While some workers are needed to maintain wells and process their oil, Chermak described the manpower needed to drill and complete new wells as the driving force behind "the boomtown economy."
"I think a number of companies probably can't drill new wells. It wouldn't be in their best economic interests, which means the production that you're going to see for the most part are drills already drilled and completed," added Chermak.
"In 2016, we had a downturn. We had the park empty out for about three months. We were down to about eight or 10 spots and then when they turned it back on we filled back up. But this one, this one's a little different. It wasn't an economically driven downturn. It was the pandemic that shut the floodgates," says Boe Norton, owner of North Star RV Park.
Norton blamed restrictions by New Mexico Governor Michelle Lujan Grisham, like quarantine requirements and limits on businesses, for squeezing the local economy and driving away out-of-state workers and visitors.

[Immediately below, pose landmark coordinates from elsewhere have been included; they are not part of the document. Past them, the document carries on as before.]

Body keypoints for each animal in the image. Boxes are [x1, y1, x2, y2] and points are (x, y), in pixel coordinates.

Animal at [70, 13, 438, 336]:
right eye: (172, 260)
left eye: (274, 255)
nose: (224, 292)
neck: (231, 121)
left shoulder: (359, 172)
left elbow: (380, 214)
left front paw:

"I don't think anybody should have to die, but on the other side of that, we lost more people to the flu here than we did to COVID-19," remarked Norton.
In a statement, the governor's press secretary Nora Meyers Sackett called restrictions "a critical step in slowing the spread," citing climbing cases over the state's border with Texas.
"I would expect industry members in southeast New Mexico to have concern and compassion for their communities and want to encourage every possible action to slow the spread of COVID-19 and prevent further illness among their neighbors," said Meyers Sackett.
Though the governor's public health orders have angered many across the oil-bearing counties of New Mexico, the industry's trade group in New Mexico praised Lujan Grisham and said they had "no issues working with the governor during the pandemic."
"She's been really working hard to follow a very ambitious environmental policy proposal. But she's had to also recognize the importance of the industry, and that it is so critical to our state's future," Ryan Flynn, executive director of the New Mexico Oil and Gas Association, tells CBS News.
"I think the long-term prognosis is still positive. Leading companies in our industry have a huge investment in this area, so they're not walking away from those investments anytime soon," remarked Flynn.